To this end, I think Paul was writing to the Thessalonian church.  He and his two companions in ministry, Timothy and Silas, are concerned for the church at Thessalonica because they are new believers.  As such, they were "fair game" for opposing belief systems.  The new way of believing - that of faith in Christ's atoning sacrifice - was a threat to the way of Judaism which had a foothold in the regions into which Paul established the first New Testament churches.  He is concerned because he knew of the possibilities of such opposition, remaining hopeful they would be established together as a "solid" group of believers, able to withstand the persecution they were sure to face.

So, he writes with "advice" on how to stand strong - with the underlying theme of being "joined together" as a united body of believers.  This uniting together was what would give them the stability to stand strong, facing the toughest threats to their beliefs, and then to learn of the ways in which their new found faith would make them strong in character, deep in love, and firm in their convictions.

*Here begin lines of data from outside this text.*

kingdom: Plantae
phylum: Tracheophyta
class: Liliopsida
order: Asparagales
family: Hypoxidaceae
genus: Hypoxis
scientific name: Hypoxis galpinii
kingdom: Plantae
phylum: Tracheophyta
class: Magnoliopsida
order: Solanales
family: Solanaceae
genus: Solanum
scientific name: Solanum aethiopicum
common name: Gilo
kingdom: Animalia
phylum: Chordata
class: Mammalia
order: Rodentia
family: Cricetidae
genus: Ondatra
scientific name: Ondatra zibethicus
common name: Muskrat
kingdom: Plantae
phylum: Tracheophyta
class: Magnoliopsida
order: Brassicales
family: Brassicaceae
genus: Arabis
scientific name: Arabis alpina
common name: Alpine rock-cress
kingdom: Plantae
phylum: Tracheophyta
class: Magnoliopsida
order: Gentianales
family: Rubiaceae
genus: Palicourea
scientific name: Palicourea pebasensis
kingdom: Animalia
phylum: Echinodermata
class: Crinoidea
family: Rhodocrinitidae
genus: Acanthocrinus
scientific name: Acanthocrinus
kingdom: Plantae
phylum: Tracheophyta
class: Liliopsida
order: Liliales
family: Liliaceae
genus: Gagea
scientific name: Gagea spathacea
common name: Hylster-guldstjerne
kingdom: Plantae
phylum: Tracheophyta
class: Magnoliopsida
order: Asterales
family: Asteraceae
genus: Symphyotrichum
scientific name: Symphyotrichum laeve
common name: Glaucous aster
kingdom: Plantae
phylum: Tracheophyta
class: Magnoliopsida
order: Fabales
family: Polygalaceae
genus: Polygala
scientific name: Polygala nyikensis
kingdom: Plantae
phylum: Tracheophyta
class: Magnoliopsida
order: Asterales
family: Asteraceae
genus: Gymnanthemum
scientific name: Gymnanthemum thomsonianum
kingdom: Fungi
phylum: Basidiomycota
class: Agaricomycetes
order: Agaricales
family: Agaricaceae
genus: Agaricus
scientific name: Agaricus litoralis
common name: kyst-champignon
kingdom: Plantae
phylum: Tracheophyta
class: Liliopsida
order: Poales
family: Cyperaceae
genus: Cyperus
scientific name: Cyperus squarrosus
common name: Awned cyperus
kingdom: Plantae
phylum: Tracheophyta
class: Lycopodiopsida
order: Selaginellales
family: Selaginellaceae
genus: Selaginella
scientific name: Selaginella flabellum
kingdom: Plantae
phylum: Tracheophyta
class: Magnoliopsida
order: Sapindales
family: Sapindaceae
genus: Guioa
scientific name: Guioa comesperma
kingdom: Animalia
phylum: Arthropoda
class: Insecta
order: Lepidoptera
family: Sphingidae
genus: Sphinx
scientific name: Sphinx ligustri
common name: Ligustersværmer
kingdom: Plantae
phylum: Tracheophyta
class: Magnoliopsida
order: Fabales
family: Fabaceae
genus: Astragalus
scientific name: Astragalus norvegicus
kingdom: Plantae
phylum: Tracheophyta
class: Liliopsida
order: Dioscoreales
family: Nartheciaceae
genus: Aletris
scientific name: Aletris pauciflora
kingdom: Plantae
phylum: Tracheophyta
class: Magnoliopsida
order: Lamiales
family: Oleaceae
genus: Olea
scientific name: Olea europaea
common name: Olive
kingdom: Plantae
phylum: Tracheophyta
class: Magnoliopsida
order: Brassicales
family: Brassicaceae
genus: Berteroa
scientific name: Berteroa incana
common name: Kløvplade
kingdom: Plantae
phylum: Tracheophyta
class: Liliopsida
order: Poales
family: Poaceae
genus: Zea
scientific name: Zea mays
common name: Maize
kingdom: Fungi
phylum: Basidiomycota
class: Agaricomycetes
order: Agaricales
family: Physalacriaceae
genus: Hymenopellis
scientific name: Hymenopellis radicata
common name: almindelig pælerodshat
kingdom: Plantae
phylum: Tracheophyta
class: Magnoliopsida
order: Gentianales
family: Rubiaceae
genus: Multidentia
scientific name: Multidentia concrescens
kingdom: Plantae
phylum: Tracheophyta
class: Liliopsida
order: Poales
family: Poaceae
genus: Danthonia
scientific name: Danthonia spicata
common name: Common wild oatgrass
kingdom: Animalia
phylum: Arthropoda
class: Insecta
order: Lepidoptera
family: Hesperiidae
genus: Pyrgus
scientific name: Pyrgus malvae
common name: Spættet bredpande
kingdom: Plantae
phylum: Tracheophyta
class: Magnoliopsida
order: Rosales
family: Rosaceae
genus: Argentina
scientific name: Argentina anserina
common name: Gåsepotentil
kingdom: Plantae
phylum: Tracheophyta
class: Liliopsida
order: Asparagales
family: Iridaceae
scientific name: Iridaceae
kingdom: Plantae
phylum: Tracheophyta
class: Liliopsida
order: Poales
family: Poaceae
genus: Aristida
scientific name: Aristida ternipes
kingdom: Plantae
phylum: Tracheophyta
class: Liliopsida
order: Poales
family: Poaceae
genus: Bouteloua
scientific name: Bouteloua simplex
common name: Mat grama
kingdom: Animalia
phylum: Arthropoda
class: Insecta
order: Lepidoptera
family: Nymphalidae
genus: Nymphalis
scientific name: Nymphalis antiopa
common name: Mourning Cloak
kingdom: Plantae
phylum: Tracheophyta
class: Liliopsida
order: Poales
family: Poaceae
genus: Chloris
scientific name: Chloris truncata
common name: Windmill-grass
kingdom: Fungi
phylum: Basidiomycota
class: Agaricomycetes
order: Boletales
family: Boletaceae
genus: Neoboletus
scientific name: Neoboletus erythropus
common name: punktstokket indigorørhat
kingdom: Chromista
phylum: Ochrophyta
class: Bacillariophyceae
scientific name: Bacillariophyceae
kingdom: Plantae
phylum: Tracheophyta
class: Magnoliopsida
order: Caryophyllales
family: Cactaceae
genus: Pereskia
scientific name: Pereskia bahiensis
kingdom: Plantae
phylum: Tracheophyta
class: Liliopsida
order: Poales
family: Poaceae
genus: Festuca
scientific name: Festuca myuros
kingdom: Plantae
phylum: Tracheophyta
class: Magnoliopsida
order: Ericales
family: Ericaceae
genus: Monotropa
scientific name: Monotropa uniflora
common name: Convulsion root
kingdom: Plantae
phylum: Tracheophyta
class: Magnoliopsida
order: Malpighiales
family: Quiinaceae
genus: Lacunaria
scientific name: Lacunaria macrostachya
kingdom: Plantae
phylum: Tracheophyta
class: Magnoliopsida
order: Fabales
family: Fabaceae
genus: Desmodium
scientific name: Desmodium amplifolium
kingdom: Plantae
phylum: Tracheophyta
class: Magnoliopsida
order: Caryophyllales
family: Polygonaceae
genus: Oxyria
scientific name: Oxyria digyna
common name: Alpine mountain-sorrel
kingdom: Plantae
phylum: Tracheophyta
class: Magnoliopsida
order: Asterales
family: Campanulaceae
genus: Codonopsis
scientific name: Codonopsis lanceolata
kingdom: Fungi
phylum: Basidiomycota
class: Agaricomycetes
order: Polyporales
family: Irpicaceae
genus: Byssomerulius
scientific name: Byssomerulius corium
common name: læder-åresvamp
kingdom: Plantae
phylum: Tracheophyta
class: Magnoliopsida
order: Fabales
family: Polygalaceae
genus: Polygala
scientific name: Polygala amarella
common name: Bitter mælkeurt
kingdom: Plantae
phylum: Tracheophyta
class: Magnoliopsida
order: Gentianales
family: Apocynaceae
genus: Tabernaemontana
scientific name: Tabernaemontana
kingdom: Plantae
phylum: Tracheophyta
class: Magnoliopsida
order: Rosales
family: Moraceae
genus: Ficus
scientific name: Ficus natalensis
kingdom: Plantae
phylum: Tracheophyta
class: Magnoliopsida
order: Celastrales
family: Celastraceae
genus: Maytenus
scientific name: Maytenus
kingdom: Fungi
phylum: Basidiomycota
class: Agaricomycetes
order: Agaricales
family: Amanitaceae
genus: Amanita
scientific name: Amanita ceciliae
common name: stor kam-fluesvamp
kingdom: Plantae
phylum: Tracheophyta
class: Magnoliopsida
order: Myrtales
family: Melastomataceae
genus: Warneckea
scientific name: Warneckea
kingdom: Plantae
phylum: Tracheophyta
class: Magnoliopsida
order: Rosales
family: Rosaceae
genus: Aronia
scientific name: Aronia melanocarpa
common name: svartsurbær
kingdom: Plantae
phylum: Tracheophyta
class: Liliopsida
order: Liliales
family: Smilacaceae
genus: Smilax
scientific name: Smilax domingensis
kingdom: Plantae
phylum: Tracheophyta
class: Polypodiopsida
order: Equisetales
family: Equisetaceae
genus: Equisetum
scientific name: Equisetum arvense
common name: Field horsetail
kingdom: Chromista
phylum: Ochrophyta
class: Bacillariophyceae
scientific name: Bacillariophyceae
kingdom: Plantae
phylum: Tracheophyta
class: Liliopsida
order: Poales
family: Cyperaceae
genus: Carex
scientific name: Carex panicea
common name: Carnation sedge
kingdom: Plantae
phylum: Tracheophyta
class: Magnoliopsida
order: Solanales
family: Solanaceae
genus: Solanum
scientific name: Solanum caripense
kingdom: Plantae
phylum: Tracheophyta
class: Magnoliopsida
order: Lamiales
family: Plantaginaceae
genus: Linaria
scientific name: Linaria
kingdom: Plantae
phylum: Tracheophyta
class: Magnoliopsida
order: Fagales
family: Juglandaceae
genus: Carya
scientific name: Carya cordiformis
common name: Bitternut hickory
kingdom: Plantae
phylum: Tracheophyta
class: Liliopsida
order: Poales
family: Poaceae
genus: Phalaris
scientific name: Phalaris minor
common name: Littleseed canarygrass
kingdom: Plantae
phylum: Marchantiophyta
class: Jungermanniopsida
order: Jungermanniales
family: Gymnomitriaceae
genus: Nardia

- Each must do their part.  We all have a part to play in the family of God - to neglect our "part" is to leave a hole into which the enemy of our souls may enter in.  This is most important because we often don't recognize where we have "gaps" in our lives - but if each one does their part, the gaps will be filled.  I

- Those with the tendency to just "hang out" are to be challenged to step up their game.  It cannot be emphasized enough that we EACH have a part to play in making the Body of Christ strong.  Each believer is an agonist or antagonist role at one time or another in the church.  Sometimes we act as the agonist, helping to create the right movements so the work of the whole accomplishes the purpose for which it was created.  At others, we are kind of like the antagonist, almost resisting or pulling in a different direction. Sometimes it is not bad to be the antagonist, especially when the direction needs to be changed.  We all play a part, but when we don't do our part because we find it comfortable to just "hang out", we are endangering each other, not just ourselves.

- Some will lag behind, others will get discouraged - both need what it is we bring to the table.  I don't know how many times I have been personally challenged by what I see in the lives of others around me, especially at times when I have drifted into complacency or simply been resistive to the work God is doing within me.  If someone had not challenged me, I would have lagged behind, totally missing what God was doing.  I would have possibly fallen prey to the discouragement of missed opportunities.  We need to encourage each other - almost prodding each other onto maturity.  In so doing, we are fulfilling our "role" within the Body - to engage each other in the work of meeting, knowing, and growing together in Christ.

- Each have needs which differ, so we need to be sensitive to those needs. We are not all the same - this is a good thing!  We would not want a whole church filled with look-alike, sound-alike, act-alike believers.  Those are called "cults"!  We want the uniqueness God has created in each of us to be utilized for the benefit of the whole.  As different as our personalities are, we also differ in our needs.  Being sensitive to the needs of those we are "partnered" with in this ministry is essential to maintaining unity and optimizing growth.

- Finally, we must recognize that each individual has the potential to be their "best" when they are related within the Body.  We have the responsibility to bring the "best" out of each individual.  This is an "art", to say the least.  In learning to bring the best out of our fellow believers, we also will be challenged to allow our best to show.  In turn, God's best is on display for the world to see.  This is his plan - to use us to reveal the truth of his love, grace, and restoration to a hurting and lost world who thinks "good enough" is really "good enough".  Just sayin!